Wojownik posłał przepraszające spojrzenie w stronę zdezorientowanej Porannej Łani po czym zniknął w przejściu prowadzącym po za obręby obozu. Łaciata kotka usiadła na ziemi i wpatrzyła się w swoje łapy. Było jej przykro, że jej przyjaciel wybrał kogoś takiego a nie ją. ,,Co on w niej widzi?! Zaraz…czy on coś w niej widzi!?” przeraziła się Łania zakleszczając pazury w śniegu. Była wściekła na siebie i swoje głupie myślenie, chciała wybić sobie z głowy pręgowanego wojownika, byli tylko przyjaciółmi. Nic więcej.
Na poranne polowanie wybrała się sama, na szczęście upolowała to co chciała, zagubionego gila oraz małą myszkę. Odłożyła dwie mizerne postacie na stos i zaczęła czyścić swoje futro. Pod jednym względem lubiła Porę Nagich Drzew, tą rzeczą był śnieg. Zazwyczaj Poranna Łania wpychała innych klanowiczów w ten biały puch aby chodź w jakimś stopniu pomóc ich higienie. Woda to woda, coś tam zmyła. Przyszła pora na dzielenie języków. Oczywiście Szkarłat był zajęty, przez Pszczeli Miód.

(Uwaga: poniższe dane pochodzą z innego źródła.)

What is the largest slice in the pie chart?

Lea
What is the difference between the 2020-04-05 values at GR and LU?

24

,,O tak, jeździsz tym językiem po jej zapyziałym, zawszonym, brudnym futrze, tfu!” przeklęła ją w myślach Poranna Łania czyszcząc się samotnie. Mogła dołączyć do innych, problem w tym, że nie chciała.
Po tak samotnie spędzonej połowie dnia miała ochotę wybrać się na popołudniowy patrol, słysząc, że została na niego wytypowana nielubiana przez nią kotka, od razu zrezygnowała biegnąc w stronę Szkarłatnego który siedział wpatrując się w niebo zasnute chmurami.
- Chyba znowu będzie padać- miauknął na powitanie. Poranna Łania zgodziła się z nim zapraszając na łowy. Kocur zgodził się podnosząc ogon z ziemi.
Przechadzali się głównie po terenach klanu Nocy rozmawiając o ważnych, czy mniej istotnych rzeczach. Nagle temat spełzł na Srebrny Pysk.
- Nie znałam jej praktycznie…co zrobiła Malinowa Gwiazda, że zesłała na siebie wściekłość tej wojowniczki?- spytała zaciekawiona kotka spoglądając na Szkarłatny Wicher który zamyślił się idąc ze spuszczonym łbem.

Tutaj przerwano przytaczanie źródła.